• [About this task] Give again, word for word, every line below from the one that has "45: (409, 338, 3.40)" through the one that has "t = 0.60 s (no picture)", both included, and no others.

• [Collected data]
╭──
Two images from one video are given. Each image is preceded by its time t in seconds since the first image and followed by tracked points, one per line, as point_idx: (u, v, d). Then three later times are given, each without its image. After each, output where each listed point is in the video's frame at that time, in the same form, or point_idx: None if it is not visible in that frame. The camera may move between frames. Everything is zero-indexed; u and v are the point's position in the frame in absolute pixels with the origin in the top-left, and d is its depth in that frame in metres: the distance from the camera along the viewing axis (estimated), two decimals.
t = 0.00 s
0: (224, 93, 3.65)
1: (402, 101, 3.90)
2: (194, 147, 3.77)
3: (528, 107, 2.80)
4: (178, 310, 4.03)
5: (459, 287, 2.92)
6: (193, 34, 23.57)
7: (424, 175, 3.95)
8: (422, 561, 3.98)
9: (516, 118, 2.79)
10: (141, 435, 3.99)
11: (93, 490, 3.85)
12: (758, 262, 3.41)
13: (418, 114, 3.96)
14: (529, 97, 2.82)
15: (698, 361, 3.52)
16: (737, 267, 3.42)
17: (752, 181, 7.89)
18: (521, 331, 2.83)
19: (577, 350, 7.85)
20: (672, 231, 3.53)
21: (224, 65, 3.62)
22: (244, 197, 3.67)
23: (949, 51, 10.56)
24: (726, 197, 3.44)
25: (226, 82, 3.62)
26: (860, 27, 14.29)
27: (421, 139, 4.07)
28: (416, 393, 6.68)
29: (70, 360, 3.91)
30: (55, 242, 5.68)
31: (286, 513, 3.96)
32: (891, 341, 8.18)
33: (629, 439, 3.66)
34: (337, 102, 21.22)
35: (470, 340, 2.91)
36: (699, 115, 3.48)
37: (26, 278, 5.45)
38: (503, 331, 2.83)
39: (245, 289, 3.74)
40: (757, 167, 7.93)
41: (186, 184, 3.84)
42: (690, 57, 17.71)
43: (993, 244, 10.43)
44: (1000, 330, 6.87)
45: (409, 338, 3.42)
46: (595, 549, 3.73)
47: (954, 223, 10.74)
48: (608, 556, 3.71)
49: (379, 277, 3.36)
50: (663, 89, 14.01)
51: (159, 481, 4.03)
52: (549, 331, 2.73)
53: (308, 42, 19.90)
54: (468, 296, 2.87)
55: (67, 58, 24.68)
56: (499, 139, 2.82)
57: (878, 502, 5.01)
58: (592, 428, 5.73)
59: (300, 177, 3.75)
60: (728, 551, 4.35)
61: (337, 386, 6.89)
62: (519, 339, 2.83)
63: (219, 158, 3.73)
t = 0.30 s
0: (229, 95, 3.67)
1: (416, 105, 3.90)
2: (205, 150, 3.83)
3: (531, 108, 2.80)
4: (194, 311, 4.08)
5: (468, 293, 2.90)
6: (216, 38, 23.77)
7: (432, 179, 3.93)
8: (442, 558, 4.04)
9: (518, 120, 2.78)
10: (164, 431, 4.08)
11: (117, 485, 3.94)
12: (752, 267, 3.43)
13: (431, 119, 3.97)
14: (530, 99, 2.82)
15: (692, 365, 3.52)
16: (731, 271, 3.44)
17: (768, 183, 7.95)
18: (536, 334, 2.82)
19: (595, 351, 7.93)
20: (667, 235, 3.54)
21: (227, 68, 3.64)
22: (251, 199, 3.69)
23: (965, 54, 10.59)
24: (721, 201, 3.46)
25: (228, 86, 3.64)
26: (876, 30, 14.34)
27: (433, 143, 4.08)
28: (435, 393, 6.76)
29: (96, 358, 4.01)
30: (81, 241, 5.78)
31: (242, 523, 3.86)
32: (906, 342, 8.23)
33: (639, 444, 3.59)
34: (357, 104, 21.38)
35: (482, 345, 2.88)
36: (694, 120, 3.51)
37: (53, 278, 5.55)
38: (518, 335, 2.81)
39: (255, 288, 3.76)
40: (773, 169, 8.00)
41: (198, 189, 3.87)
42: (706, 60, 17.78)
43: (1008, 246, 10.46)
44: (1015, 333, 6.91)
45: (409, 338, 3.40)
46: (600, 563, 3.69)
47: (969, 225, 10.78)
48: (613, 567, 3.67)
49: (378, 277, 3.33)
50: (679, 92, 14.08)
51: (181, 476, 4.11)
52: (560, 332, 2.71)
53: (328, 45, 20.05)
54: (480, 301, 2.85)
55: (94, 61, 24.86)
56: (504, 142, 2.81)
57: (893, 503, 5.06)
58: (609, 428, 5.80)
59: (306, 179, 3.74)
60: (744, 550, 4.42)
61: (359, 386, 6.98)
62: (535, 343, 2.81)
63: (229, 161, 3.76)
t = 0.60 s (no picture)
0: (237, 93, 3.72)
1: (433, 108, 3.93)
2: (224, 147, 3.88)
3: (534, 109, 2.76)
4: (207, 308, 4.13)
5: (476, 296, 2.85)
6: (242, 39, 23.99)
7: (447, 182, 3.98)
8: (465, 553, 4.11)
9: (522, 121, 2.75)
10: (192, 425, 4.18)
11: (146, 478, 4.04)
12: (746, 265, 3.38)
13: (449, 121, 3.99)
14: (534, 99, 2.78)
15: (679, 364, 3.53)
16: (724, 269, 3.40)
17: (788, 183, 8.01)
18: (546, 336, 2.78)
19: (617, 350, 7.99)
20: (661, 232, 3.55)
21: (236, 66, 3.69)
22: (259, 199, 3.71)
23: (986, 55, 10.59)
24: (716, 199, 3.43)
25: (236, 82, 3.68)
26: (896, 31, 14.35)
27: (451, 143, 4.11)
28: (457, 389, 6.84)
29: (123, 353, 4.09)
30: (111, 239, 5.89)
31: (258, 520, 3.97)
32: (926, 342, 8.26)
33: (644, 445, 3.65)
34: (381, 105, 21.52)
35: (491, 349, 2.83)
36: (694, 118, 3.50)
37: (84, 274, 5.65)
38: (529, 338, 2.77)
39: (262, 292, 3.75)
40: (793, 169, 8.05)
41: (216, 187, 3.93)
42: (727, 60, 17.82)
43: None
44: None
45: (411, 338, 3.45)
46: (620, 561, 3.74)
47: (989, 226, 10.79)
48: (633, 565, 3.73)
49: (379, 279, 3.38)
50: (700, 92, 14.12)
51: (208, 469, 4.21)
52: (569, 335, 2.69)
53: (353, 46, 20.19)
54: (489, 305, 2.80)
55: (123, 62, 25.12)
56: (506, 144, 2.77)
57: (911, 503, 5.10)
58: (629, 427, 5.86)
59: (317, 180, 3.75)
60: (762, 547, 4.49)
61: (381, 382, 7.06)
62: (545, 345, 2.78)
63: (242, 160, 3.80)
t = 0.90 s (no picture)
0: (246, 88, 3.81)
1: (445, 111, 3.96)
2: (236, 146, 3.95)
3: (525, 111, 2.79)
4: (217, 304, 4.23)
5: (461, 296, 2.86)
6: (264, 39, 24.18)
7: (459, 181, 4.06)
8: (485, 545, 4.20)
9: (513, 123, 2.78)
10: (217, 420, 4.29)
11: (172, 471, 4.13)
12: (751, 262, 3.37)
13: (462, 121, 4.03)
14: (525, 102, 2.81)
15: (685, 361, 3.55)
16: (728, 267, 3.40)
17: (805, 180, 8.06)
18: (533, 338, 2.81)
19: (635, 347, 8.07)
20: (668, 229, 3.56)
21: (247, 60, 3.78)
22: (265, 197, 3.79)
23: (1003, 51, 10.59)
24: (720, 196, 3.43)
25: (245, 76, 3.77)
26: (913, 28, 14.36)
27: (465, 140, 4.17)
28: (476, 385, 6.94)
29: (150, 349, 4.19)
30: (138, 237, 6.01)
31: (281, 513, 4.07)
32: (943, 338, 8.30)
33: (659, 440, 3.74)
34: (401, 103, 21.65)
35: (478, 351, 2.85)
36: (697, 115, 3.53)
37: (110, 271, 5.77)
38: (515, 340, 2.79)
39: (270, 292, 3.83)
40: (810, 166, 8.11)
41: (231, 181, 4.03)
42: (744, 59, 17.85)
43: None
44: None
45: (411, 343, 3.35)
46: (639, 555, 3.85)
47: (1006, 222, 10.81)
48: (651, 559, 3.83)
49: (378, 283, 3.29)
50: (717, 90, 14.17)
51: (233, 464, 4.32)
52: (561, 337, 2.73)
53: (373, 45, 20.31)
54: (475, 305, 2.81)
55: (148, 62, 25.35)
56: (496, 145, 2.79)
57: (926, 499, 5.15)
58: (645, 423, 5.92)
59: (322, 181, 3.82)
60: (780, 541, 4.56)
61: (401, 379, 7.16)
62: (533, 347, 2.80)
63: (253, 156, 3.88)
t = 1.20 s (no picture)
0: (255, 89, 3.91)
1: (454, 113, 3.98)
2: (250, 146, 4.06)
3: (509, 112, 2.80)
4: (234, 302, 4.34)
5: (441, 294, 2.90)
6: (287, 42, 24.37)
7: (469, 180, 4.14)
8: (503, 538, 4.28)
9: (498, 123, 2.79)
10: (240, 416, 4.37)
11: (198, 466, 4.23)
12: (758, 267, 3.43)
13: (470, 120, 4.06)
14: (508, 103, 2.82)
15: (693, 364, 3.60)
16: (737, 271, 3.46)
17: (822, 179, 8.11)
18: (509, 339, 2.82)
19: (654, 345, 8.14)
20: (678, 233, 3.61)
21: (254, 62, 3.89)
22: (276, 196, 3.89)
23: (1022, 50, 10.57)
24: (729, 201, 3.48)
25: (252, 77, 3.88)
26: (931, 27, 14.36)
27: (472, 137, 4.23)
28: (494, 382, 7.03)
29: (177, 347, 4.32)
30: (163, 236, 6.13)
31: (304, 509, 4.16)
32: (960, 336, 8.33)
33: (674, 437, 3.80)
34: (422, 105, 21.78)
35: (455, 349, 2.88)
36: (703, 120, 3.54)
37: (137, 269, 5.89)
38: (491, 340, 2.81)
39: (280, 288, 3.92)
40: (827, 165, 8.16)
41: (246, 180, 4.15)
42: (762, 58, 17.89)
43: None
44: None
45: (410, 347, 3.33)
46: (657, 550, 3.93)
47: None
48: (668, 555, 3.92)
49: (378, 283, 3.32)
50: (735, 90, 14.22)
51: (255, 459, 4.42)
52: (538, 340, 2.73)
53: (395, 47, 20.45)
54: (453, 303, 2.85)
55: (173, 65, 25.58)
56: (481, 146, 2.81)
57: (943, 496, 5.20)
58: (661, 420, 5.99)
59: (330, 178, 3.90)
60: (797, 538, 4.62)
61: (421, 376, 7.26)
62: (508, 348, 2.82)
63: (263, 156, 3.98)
╰──
• [Expected answer]
45: (409, 338, 3.40)
46: (600, 563, 3.69)
47: (969, 225, 10.78)
48: (613, 567, 3.67)
49: (378, 277, 3.33)
50: (679, 92, 14.08)
51: (181, 476, 4.11)
52: (560, 332, 2.71)
53: (328, 45, 20.05)
54: (480, 301, 2.85)
55: (94, 61, 24.86)
56: (504, 142, 2.81)
57: (893, 503, 5.06)
58: (609, 428, 5.80)
59: (306, 179, 3.74)
60: (744, 550, 4.42)
61: (359, 386, 6.98)
62: (535, 343, 2.81)
63: (229, 161, 3.76)
t = 0.60 s (no picture)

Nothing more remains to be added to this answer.